• _YOUR TASK_
Could you output each line below exactly as it appears, excluding any pictures?
-------- STORED DATA --------
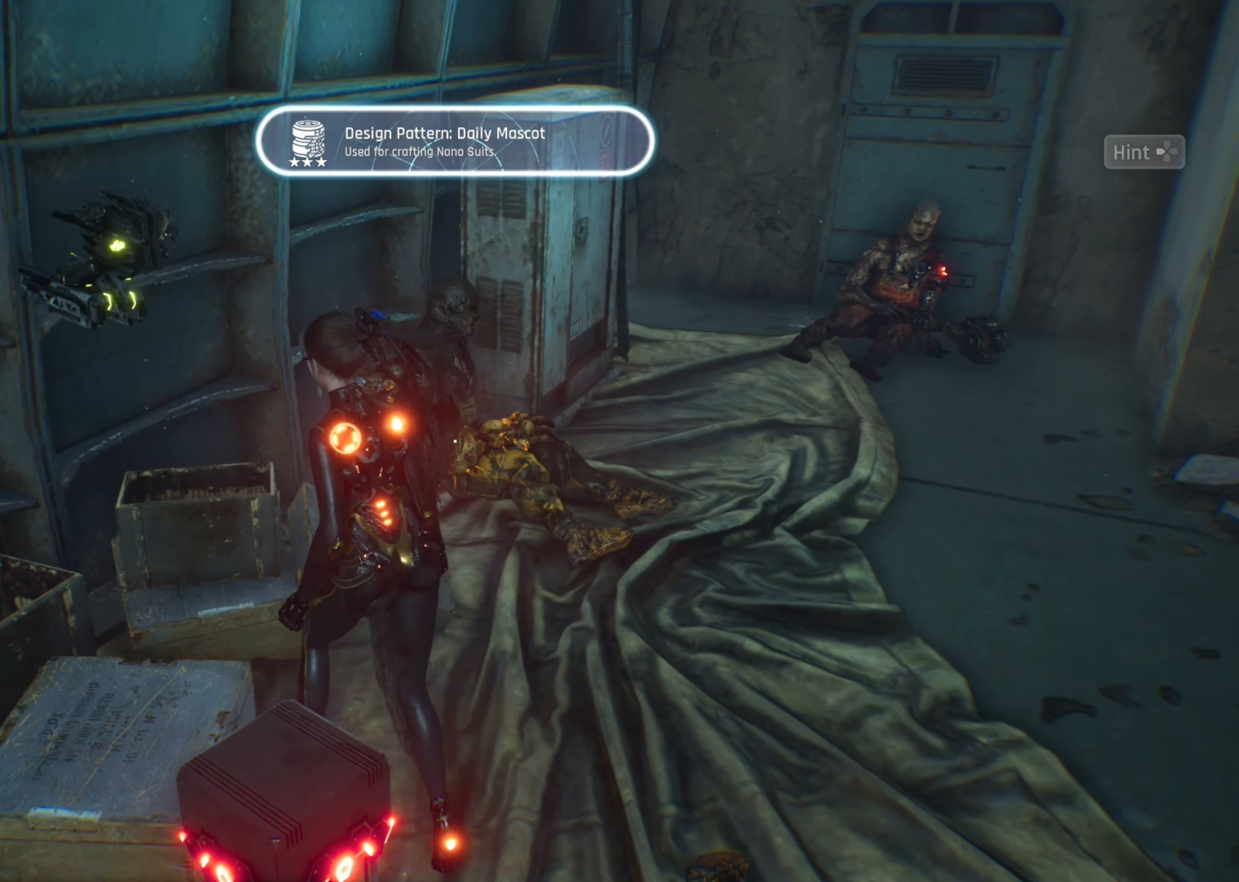
{"buttons": [], "left_stick": "center", "right_stick": "center", "events": [[250, "left_stick", "center"]]}
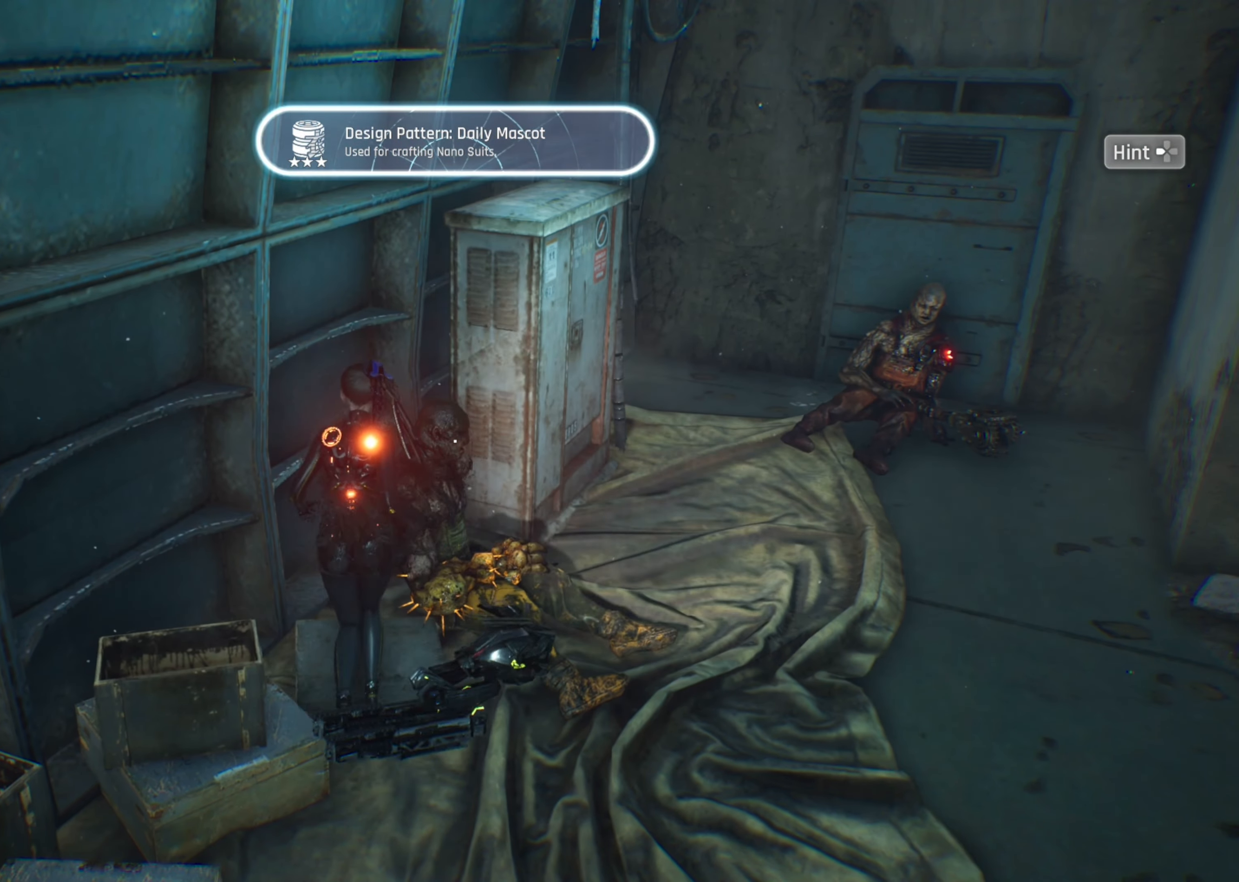
{"buttons": [], "left_stick": "up-right", "right_stick": "center", "events": [[400, "left_stick", "up-right"]]}
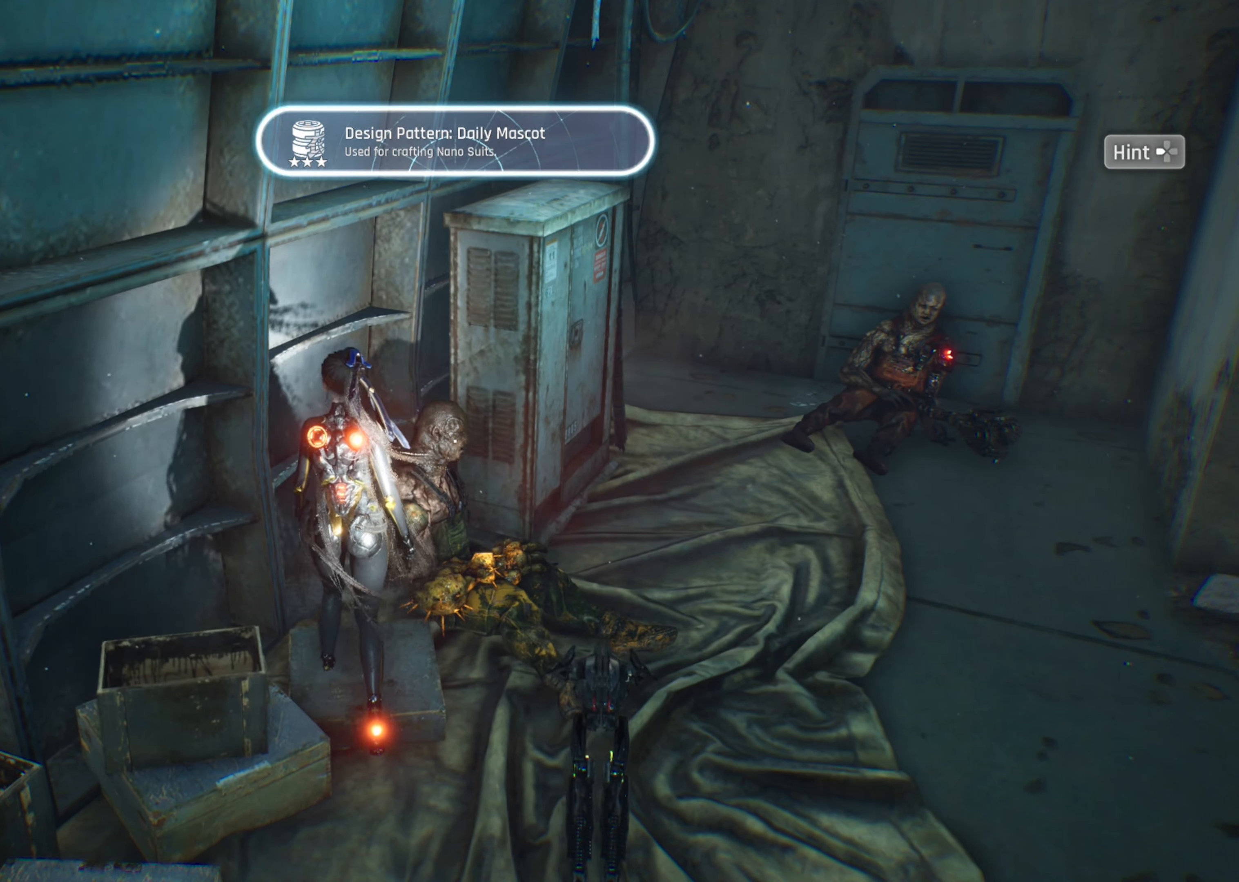
{"buttons": [], "left_stick": "up-right", "right_stick": "center", "events": [[233, "right_stick", "right"], [417, "right_stick", "center"]]}
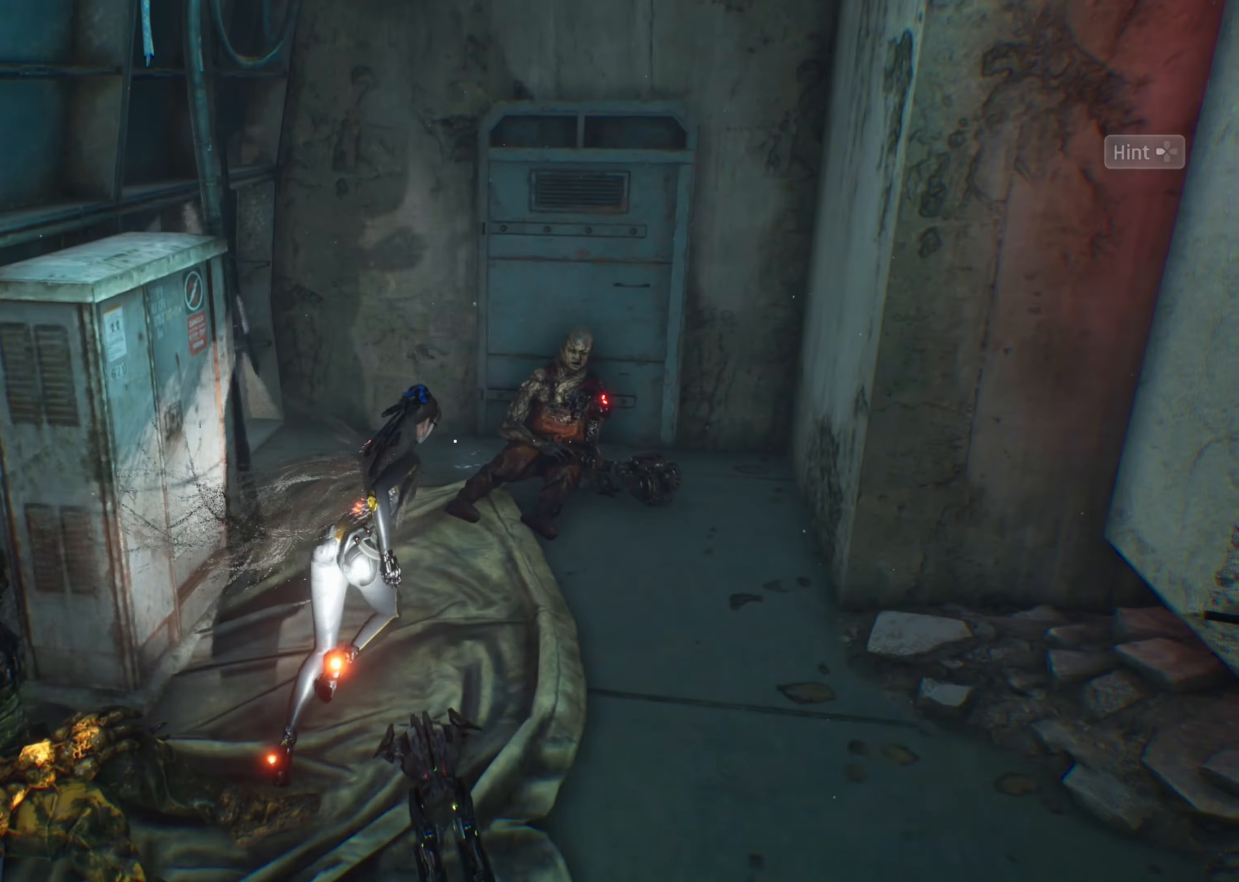
{"buttons": [], "left_stick": "center", "right_stick": "center", "events": [[33, "left_stick", "up"], [417, "left_stick", "center"]]}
--------
• _YOUR SOLUTION_
{"buttons": [], "left_stick": "center", "right_stick": "center", "events": [[250, "left_stick", "center"]]}
{"buttons": [], "left_stick": "up-right", "right_stick": "center", "events": [[400, "left_stick", "up-right"]]}
{"buttons": [], "left_stick": "up-right", "right_stick": "center", "events": [[233, "right_stick", "right"], [417, "right_stick", "center"]]}
{"buttons": [], "left_stick": "center", "right_stick": "center", "events": [[33, "left_stick", "up"], [417, "left_stick", "center"]]}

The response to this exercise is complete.